**PROBLEMS TO SOLVE:**
A) Summarize the court opinion on the glass-door injury in two sentences.
B) Translate this sentence from the court opinion on the glass-door injury into Spanish: "The door by which she passed from the pro shop to the tennis court was open as she usually found it."
C) Write the next part of the court opinion on the glass-door injury, picking up after its last sentence.

== EXERCISE TEXT

Isenberg v. Ortona Park Recreational Center, Inc.

160 So. 2d 132 | Fla. Dist. Ct. App. | 1964

160 So. 2d 132 (1964)

Lillian M. ISENBERG, a minor, by Llewellyn K. Isenberg, her father and next friend, and Llewellyn K. Isenberg, individually, Appellants,
v.
ORTONA PARK RECREATIONAL CENTER, INC., a corporation, Appellee.

No. E-37.

District Court of Appeal of Florida. First District.

January 23, 1964.
Rehearing Denied February 18, 1964.

*133 Parkinson, Sessions & Barry, Daytona Beach, for appellants.

Alfred A. Green, Jr., Daytona Beach, for appellee.

TAYLOR, Associate Judge.

This is an appeal by plaintiffs, a minor child and her father, from a judgment based on a verdict in favor of the defendant in an action for personal injuries sustained by the minor under the following circumstances:

Plaintiff, Lillian M. Isenberg, a minor sixteen years of age, was a business invitee on the premises of the defendant, Ortona Park Recreational Center, Inc., where she went to play tennis, as she had done on several previous occasions. She reached the tennis court by passing through a pro shop which fronts on the tennis court with a series of glass panels and sliding glass doors. The door by which she passed from the pro shop to the tennis court was open as she usually found it.

After playing tennis, and just about sundown, she ran from the tennis court intending to enter the pro shop through the same doorway. But in the meantime the sliding glass door had been closed, and, not observing this, she ran into the door which shattered inflicting upon her rather grievous injuries.

The evidence shows that the door was of plate glass, that it had a narrow aluminum band around it, a pull bar on one side, and (the evidence on this is conflicting) a decal about seven by five inches showing a fish in a colored background.

====
== INFORMATION SHOWN

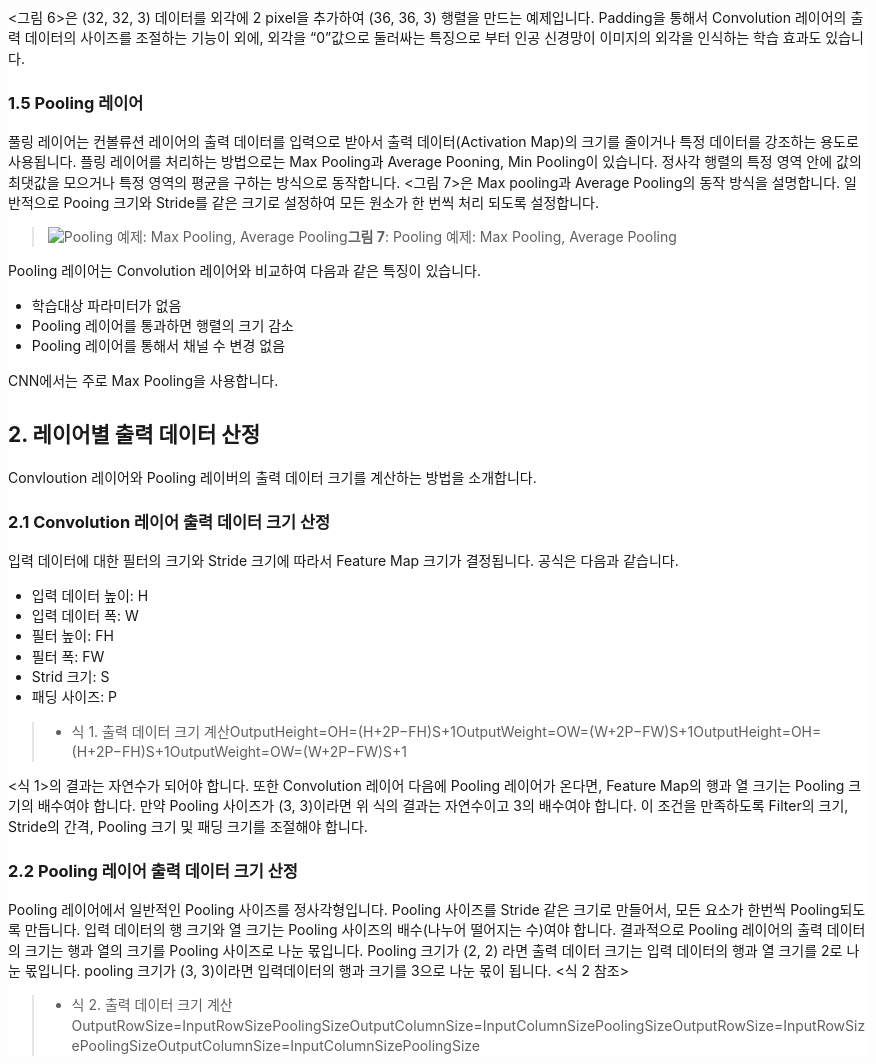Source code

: <그림 6>은 (32, 32, 3) 데이터를 외각에 2 pixel을 추가하여 (36, 36, 3) 행렬을 만드는 예제입니다. Padding을 통해서 Convolution 레이어의 출력 데이터의 사이즈를 조절하는 기능이 외에, 외각을 “0”값으로 둘러싸는 특징으로 부터 인공 신경망이 이미지의 외각을 인식하는 학습 효과도 있습니다.



### 1.5 Pooling 레이어

풀링 레이어는 컨볼류션 레이어의 출력 데이터를 입력으로 받아서 출력 데이터(Activation Map)의 크기를 줄이거나 특정 데이터를 강조하는 용도로 사용됩니다. 플링 레이어를 처리하는 방법으로는 Max Pooling과 Average Pooning, Min Pooling이 있습니다. 정사각 행렬의 특정 영역 안에 값의 최댓값을 모으거나 특정 영역의 평균을 구하는 방식으로 동작합니다. <그림 7>은 Max pooling과 Average Pooling의 동작 방식을 설명합니다. 일반적으로 Pooing 크기와 Stride를 같은 크기로 설정하여 모든 원소가 한 번씩 처리 되도록 설정합니다.

> ![Pooling 예제: Max Pooling, Average Pooling](https://taewanmerepo.github.io/2018/02/cnn/maxpulling.png)**그림 7**: Pooling 예제: Max Pooling, Average Pooling

Pooling 레이어는 Convolution 레이어와 비교하여 다음과 같은 특징이 있습니다.

- 학습대상 파라미터가 없음
- Pooling 레이어를 통과하면 행렬의 크기 감소
- Pooling 레이어를 통해서 채널 수 변경 없음

CNN에서는 주로 Max Pooling을 사용합니다.



## 2. 레이어별 출력 데이터 산정

Convloution 레이어와 Pooling 레이버의 출력 데이터 크기를 계산하는 방법을 소개합니다.



### 2.1 Convolution 레이어 출력 데이터 크기 산정

입력 데이터에 대한 필터의 크기와 Stride 크기에 따라서 Feature Map 크기가 결정됩니다. 공식은 다음과 같습니다.

- 입력 데이터 높이: H
- 입력 데이터 폭: W
- 필터 높이: FH
- 필터 폭: FW
- Strid 크기: S
- 패딩 사이즈: P

> - 식 1. 출력 데이터 크기 계산OutputHeight=OH=(H+2P−FH)S+1OutputWeight=OW=(W+2P−FW)S+1OutputHeight=OH=(H+2P−FH)S+1OutputWeight=OW=(W+2P−FW)S+1

<식 1>의 결과는 자연수가 되어야 합니다. 또한 Convolution 레이어 다음에 Pooling 레이어가 온다면, Feature Map의 행과 열 크기는 Pooling 크기의 배수여야 합니다. 만약 Pooling 사이즈가 (3, 3)이라면 위 식의 결과는 자연수이고 3의 배수여야 합니다. 이 조건을 만족하도록 Filter의 크기, Stride의 간격, Pooling 크기 및 패딩 크기를 조절해야 합니다.



### 2.2 Pooling 레이어 출력 데이터 크기 산정

Pooling 레이어에서 일반적인 Pooling 사이즈를 정사각형입니다. Pooling 사이즈를 Stride 같은 크기로 만들어서, 모든 요소가 한번씩 Pooling되도록 만듭니다. 입력 데이터의 행 크기와 열 크기는 Pooling 사이즈의 배수(나누어 떨어지는 수)여야 합니다. 결과적으로 Pooling 레이어의 출력 데이터의 크기는 행과 열의 크기를 Pooling 사이즈로 나눈 몫입니다. Pooling 크기가 (2, 2) 라면 출력 데이터 크기는 입력 데이터의 행과 열 크기를 2로 나눈 몫입니다. pooling 크기가 (3, 3)이라면 입력데이터의 행과 크기를 3으로 나눈 몫이 됩니다. <식 2 참조>

> - 식 2. 출력 데이터 크기 계산OutputRowSize=InputRowSizePoolingSizeOutputColumnSize=InputColumnSizePoolingSizeOutputRowSize=InputRowSizePoolingSizeOutputColumnSize=InputColumnSizePoolingSize
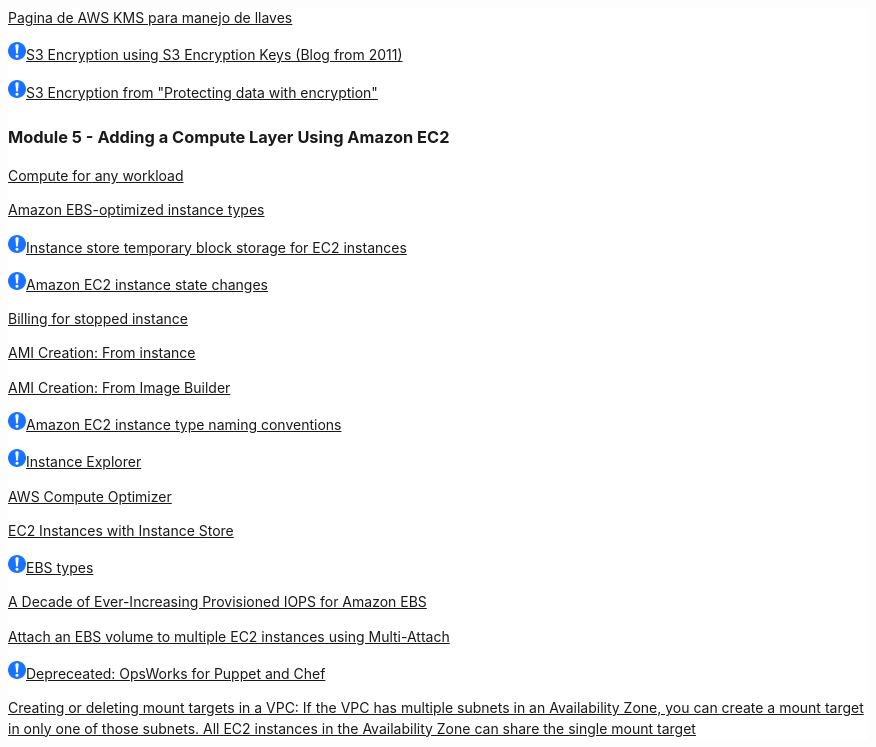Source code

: [Pagina de AWS KMS para manejo de llaves](https://aws.amazon.com/kms/)

![Mandatory](./img/mandatory.png)[S3 Encryption using S3 Encryption Keys (Blog from 2011)](https://aws.amazon.com/blogs/aws/new-amazon-s3-server-side-encryption/)

![Mandatory](./img/mandatory.png)[S3 Encryption from  "Protecting data with encryption"](https://docs.aws.amazon.com/AmazonS3/latest/userguide/UsingEncryption.html)

### Module 5 - Adding a Compute Layer Using Amazon EC2

[Compute for any workload](https://aws.amazon.com/products/compute/)

[Amazon EBS-optimized instance types](https://docs.aws.amazon.com/AWSEC2/latest/UserGuide/ebs-optimized.html)

![Mandatory](./img/mandatory.png)[Instance store temporary block storage for EC2 instances](https://docs.aws.amazon.com/AWSEC2/latest/UserGuide/InstanceStorage.html)

![Mandatory](./img/mandatory.png)[Amazon EC2 instance state changes](https://docs.aws.amazon.com/AWSEC2/latest/UserGuide/ec2-instance-lifecycle.html)

[Billing for stopped instance](https://aws.amazon.com/ec2/faqs/#Billing_and_purchase_options)

[AMI Creation: From instance](https://docs.aws.amazon.com/toolkit-for-visual-studio/latest/user-guide/tkv-create-ami-from-instance.html)

[AMI Creation: From Image Builder](https://docs.aws.amazon.com/imagebuilder/latest/userguide/what-is-image-builder.html)

![Mandatory](./img/mandatory.png)[Amazon EC2 instance type naming conventions](https://docs.aws.amazon.com/ec2/latest/instancetypes/instance-type-names.html)

![Mandatory](./img/mandatory.png)[Instance Explorer](https://aws.amazon.com/ec2/instance-explorer/)

[AWS Compute Optimizer](https://aws.amazon.com/compute-optimizer/)

[EC2 Instances with Instance Store](https://docs.aws.amazon.com/AWSEC2/latest/UserGuide/instance-store-volumes.html)

![Mandatory](./img/mandatory.png)[EBS types](https://aws.amazon.com/ebs/volume-types/)

[A Decade of Ever-Increasing Provisioned IOPS for Amazon EBS](https://aws.amazon.com/blogs/aws/a-decade-of-ever-increasing-provisioned-iops-for-amazon-ebs/)

[Attach an EBS volume to multiple EC2 instances using Multi-Attach](https://docs.aws.amazon.com/ebs/latest/userguide/ebs-volumes-multi.html)

![Mandatory](./img/mandatory.png)[Depreceated: OpsWorks for Puppet and Chef](https://docs.aws.amazon.com/opsworks/latest/userguide/welcome.html)

[Creating or deleting mount targets in a VPC: If the VPC has multiple subnets in an Availability Zone, you can create a mount target in only one of those subnets. All EC2 instances in the Availability Zone can share the single mount target](https://docs.aws.amazon.com/efs/latest/ug/manage-fs-access-create-delete-mount-targets.html)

====

**YOUR RESPONSES:**
A) A sixteen-year-old girl and her father appealed a judgment, based on a verdict for the defendant recreational center, in their action for injuries she suffered on its premises. After playing tennis at about sundown, she ran toward the pro shop intending to go back through the doorway she had used, did not notice that the sliding glass door had since been closed, and was grievously injured when she ran into it and it shattered.

B) La puerta por la que pasó de la tienda de tenis a la cancha estaba abierta, como solía encontrarla.

C)
The evidence also discloses that the interior of the pro shop was lighted as compared with the fading light outside, that the doorway usually remained open when the weather was suitable for tennis and that Miss Isenberg had frequently used the doorway and had never seen the door slid across this opening between the tennis court and the pro shop.

*134 The case was tried in due course, and the trial judge denied a motion on behalf of the defendant for a directed verdict. The jury rendered the following verdict: "We, the jury, find the defendant and the plaintiff guilty of negligence. So say we all." When the verdict was read the judge asked "Any objection to the form of the verdict?" The record shows that there followed an unreported side-bench discussion between the court and counsel for both parties. No objection was made to the form of the verdict, and it was received and a judgment entered in favor of the defendant.

On this appeal, plaintiffs present two questions — (1) the alleged insufficiency of the verdict to support a judgment for defendant and (2) alleged error in giving the jury the following charge:

"I charge you that every person owes himself the duty to see what is plainly to be seen by the ordinary use of his senses, and the law charges a person with having seen what he could have seen, had he looked."

The first question presents no difficulty. The plaintiffs had every opportunity to request the court to require a more specific verdict or to object to the form of the verdict. They did neither. Under these circumstances they should not be heard to complain of the entry of judgment upon the verdict.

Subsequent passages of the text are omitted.